Remember "rate shock" and the dire warnings from Republicans about how Obamacare would cause premiums to skyrocket? Not happening in 2015. At least not in seven large cities around the country. Kaiser Family Foundation analyzed
announced premium increases in 15 states scattered across the country, and found that the highest premium increase—in Nashville, Tennessee—will be 8.7 percent, lower than the average double-digit increases historically seen. And in Denver, premiums will drop
by 15.6 percent.
"There is variation, but so far, premium increases in year two of the Affordable Care Act are generally modest," said Drew Altman, Kaiser’s President and CEO. "Double digit premium increases in this market were not uncommon in the past," Altman added.
At least two insurers will offer coverage through the marketplaces in the major city in each of the 15 states studied and D.C. Most areas will have five or more insurers, and three will have 10 or more. The study finds that insurer participation generally held stable or increased in all of the cities, with the exception of Portland, Oregon, where the number of participating insurers decreased from 10 to 8.

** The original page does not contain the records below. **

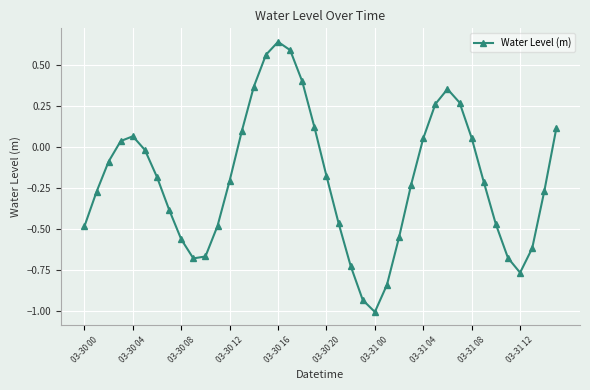

What is the sum of all values?

-7.9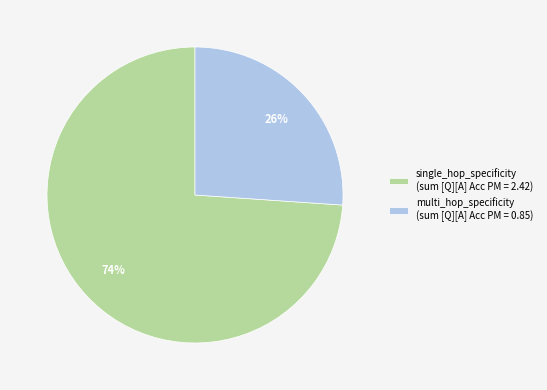

Which has a higher value, single_hop_specificity or multi_hop_specificity?

single_hop_specificity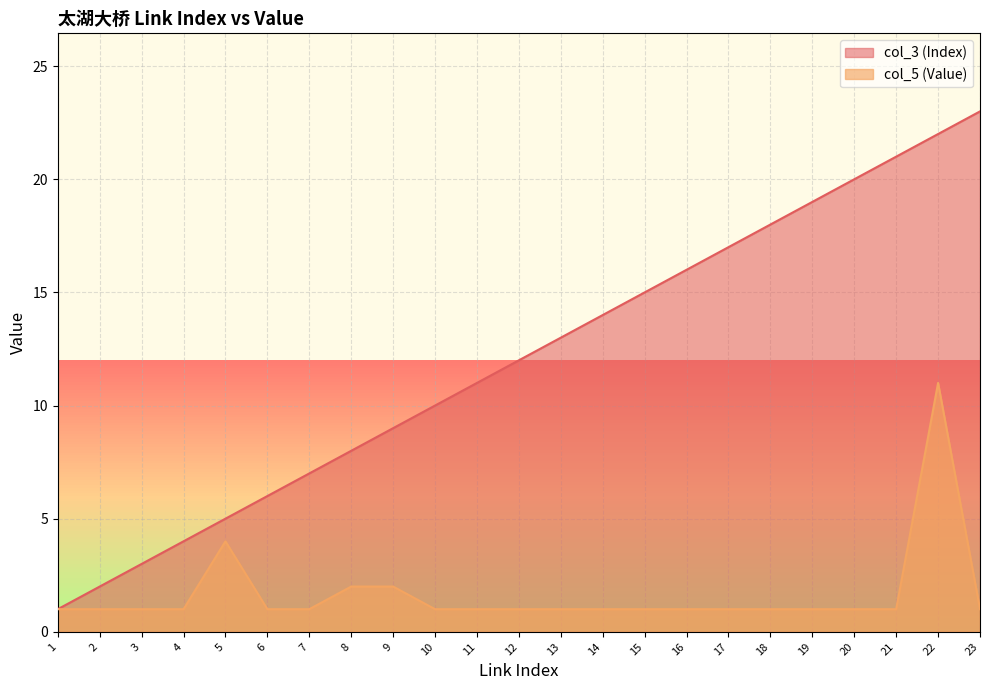

Which series changed the most between 5 and 6?

col_5 (Value)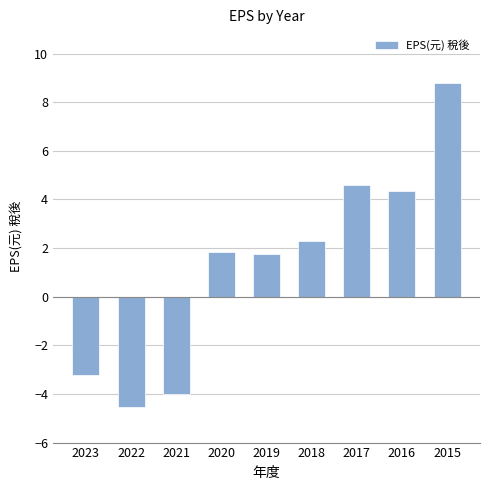

Reading left to right, extract all data points from this chart.

2023=-3.2	2022=-4.5	2021=-4.0	2020=1.9	2019=1.8	2018=2.3	2017=4.6	2016=4.3	2015=8.8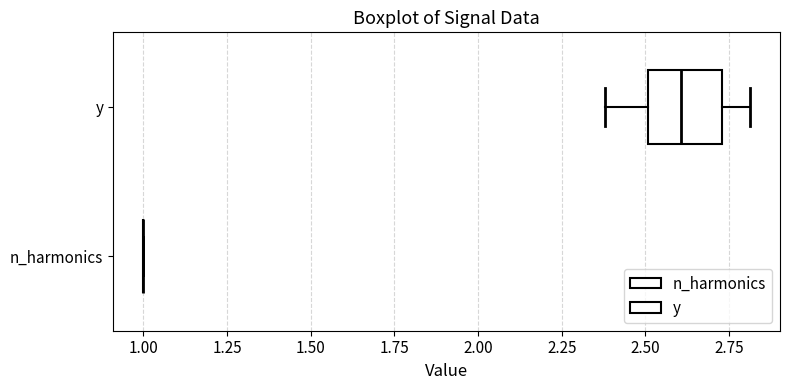

Reading bottom to top, read every box against the x-axis: the position of its median line, the range the box covers, and the ends of its whiskers. The values are not printed on the chart, so give them approximately, as read against the axis.

n_harmonics: box collapsed to a line at 1.00, whiskers 1.00 to 1.00
y: median 2.60, box 2.50 to 2.75, whiskers 2.40 to 2.80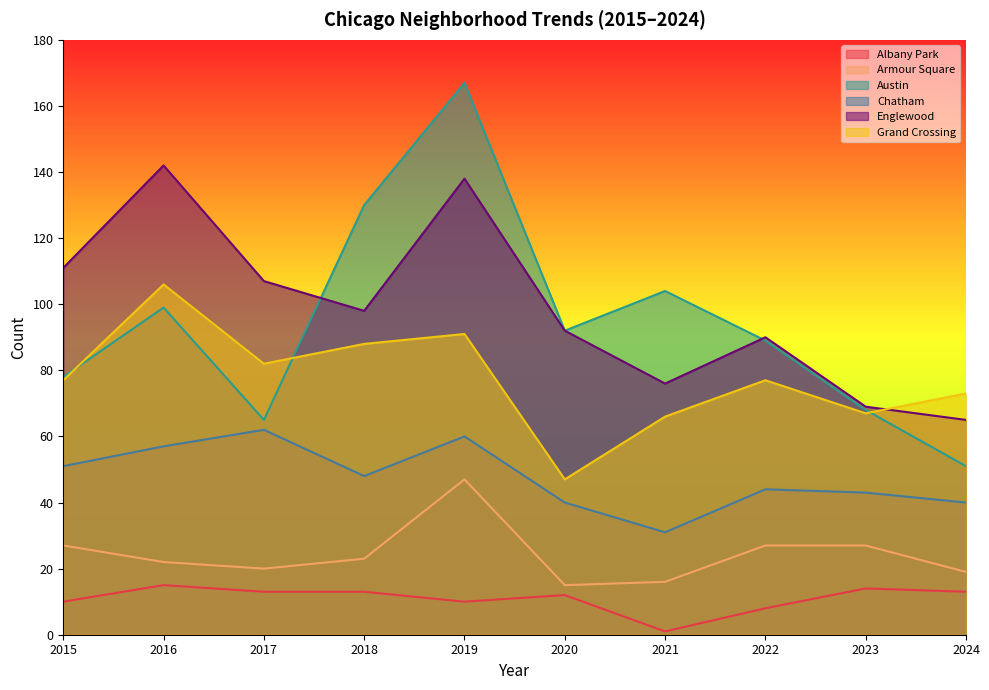

Between 2015 and 2024, which is larger?

2024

This is based on premiums for the second-lowest-cost silver plan in each state—that's the benchmark plan that the government uses to determine how much of a subsidy consumers who qualify can receive. How is this happening? Good old capitalism, competition in the marketplace says
co-author of the report, Larry Levitt.
"I think what we're seeing is a lot of marketing strategy," Levitt says. "Some who priced high are coming down, sometimes, dramatically, in their premiums. And some insurers who attracted a fair amount of marketshare last year are confident they can keep their enrollees, and might raise their prices."
This is great news for taxpayers—because these premiums are falling, the federal government is going to be spending less to provide these tax credits to Obamacare customers. It's also pretty great news for Obamacare and its supporters—the law isn't going to be busting the budget.